» TEXT SEGMENT
[Rd] setdiff bizarre (was: odd behavior out of setdiff)

Jason Rupert jasonkrupert at yahoo.com
Sat May 30 21:30:30 CEST 2009


Jay, 


I really appreciate all your help help.  

I posted to Nabble an R file and input CSV files more accurately demonstrating what I am seeing and the output I desire to achieve when I difference two dataframes.  
http://n2.nabble.com/Support-SetDiff-Discussion-Items...-td2999739.html


It may be that "setdiff" as intended in the base R functionality and "prob" was never intended to provide the type of result I desire.  If that is the case then I will need to ask the "Ninjas" for help to produce the out come I seek.  

That is, when I different the data within RSetDiffEntry.csv and RSetDuplicatesRemoved.csv, I desire to get the result shown in  RDesired.csv. 

Note that, it would not be enough to just work to remove duplicate "CostPerSquareFoot" values, since that variable is tied to "EntryDate" and "HouseNumber".

[Source records]
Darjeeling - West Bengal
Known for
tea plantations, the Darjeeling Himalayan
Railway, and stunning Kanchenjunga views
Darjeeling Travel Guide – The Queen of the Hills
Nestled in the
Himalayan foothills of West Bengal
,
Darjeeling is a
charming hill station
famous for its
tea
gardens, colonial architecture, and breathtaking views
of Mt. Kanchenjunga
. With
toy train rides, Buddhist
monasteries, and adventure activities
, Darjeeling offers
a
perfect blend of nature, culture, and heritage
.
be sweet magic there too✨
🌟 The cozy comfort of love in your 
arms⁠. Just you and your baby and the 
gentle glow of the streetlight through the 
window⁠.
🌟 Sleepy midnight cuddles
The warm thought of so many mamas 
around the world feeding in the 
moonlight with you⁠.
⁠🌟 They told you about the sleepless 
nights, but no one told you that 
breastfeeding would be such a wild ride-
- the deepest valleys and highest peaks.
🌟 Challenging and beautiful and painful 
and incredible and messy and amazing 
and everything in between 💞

» WHAT TO PRODUCE
Rewrite the mailing-list post from "[Rd] setdiff bizarre" to "your help help.", changing "Jay" to "Team".

» RESPONSE TO THIS EXERCISE
[Rd] setdiff bizarre (was: odd behavior out of setdiff)

Jason Rupert jasonkrupert at yahoo.com
Sat May 30 21:30:30 CEST 2009


Team, 


I really appreciate all your help help.